ID&V: what every B2C fintech should know
A robust ID&V process is essential for complying with regulatory standards, guarding against financial crime, and enhancing customers' trust in your product.
Most fintechs share the same goal: enable as many customers as possible to access great financial products in a seamless way. A key step in achieving this is being able to confirm that those customers are who they say they are. This step is called identification and verification (ID&V).
ID&V consists of two key processes:
- Identification: checking that the identity the customer has submitted does belong to them, usually by making sure they have valid identity documents
- Verification: checking the claimed identity against existing records and databases to confirm that it is genuine.
A brief look at the history of ID&V
‘Safe conduct’ documents, which came into effect in 1414 and were granted by King Henry V, are often referred to as the first ‘passport’ in the UK, although there are much earlier records of issuing passes to enable travel in countries like China and India.

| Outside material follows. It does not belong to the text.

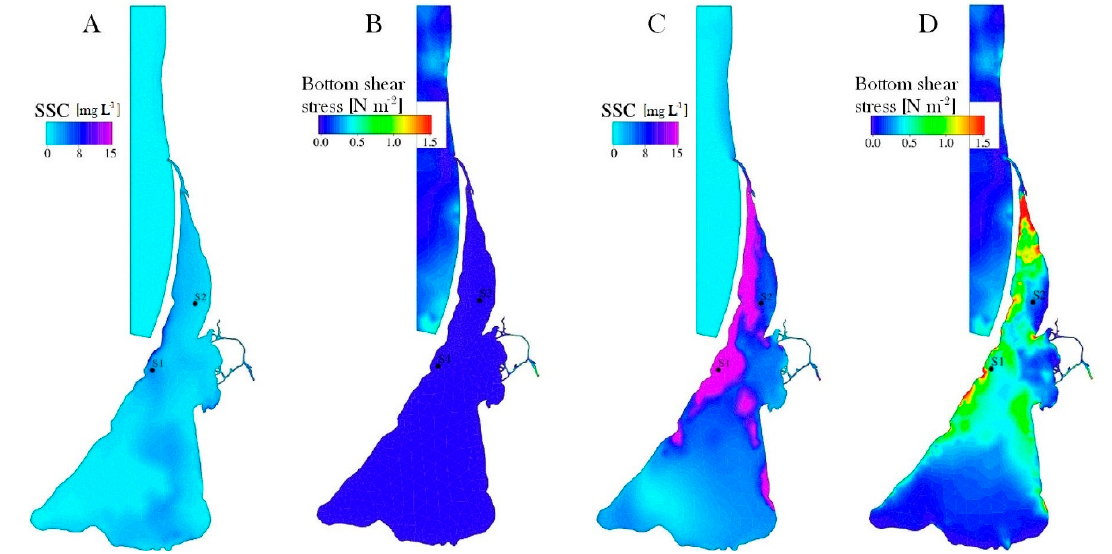
Figure 10. One-day (1 February 2014) event of the influence of ice cover on the sediment transport simulation (wind speed 10 m s − 1 , SE direction). ( A ) SSC with ice; ( B ) bottom shear stress with ice; ( C ) SSC without ice; ( D ) bottom shear stress without ice.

In 1915, passports were introduced in the UK, with legislation in 1920 standardising their format. These passports have since evolved from a singular piece of paper to include digital features like biometric data. This shift to digitisation has resulted in changes to how organisations complete ID&V too, with technology now predominantly embedded in the process.
Why does my fintech need to do ID&V?
It can increase trust. Knowing who the customer is means increased confidence of who is actually using your products. In turn, this means that the rest of the organisation can trust there is a reliable operational process in place that complements other efforts to keep customers (and the business itself) safe and secure.
It’s a regulatory requirement. The Money Laundering and Terrorist Financing Regulations require firms to put effective Know Your Customer (KYC) checks in place at the point of onboarding and during the course of the relationship, including ID&V. KYC helps organisations ensure that they are dealing with legitimate customers and, by extension, protect the integrity of the financial system in the U.K.
It reduces financial crime risk. Money laundering, terrorist financing and fraud are just some of the activities criminals can use false or stolen identities for. Robust ID&V processes can help reduce the risk of bad actors gaining access to financial products.
Factors to consider when setting up ID&V for your fintech
When defining how your fintech will implement ID&V, some key factors to consider are:
ID&V processes need to grow with you as your fintech scales to ensure that they are still fit for purpose. This includes ensuring that there is an ongoing review process to identify any gaps. This is especially important as techniques to evade ID&V checks, such as deep-fake technology, are continually evolving.
Balancing ease of completion with friction
ID&V is typically one of the first entry points into a financial product. The process, whilst delivering the best customer experience possible, should also be rigorous to ensure it meets the necessary control standards.
This should be at the heart of the process. This can look like having more flexibility, in line with risk appetite, with which document types are accepted in addition to a passport (for example, a driving licence or residency permits) and which country they are issued from. Where possible, customers should also be able to note their preferred name on their account if different from the one on their identity document.
Lastly, even the best ID&V process cannot happen if records are not properly kept. You’ll need the results of ID&V to validate your decision making and evidence that you’ve complied with relevant regulations.
A robust ID&V process is essential for fintechs, not only to comply with regulatory standards and safeguard against financial crime but also to cultivate trust and enhance customer experience.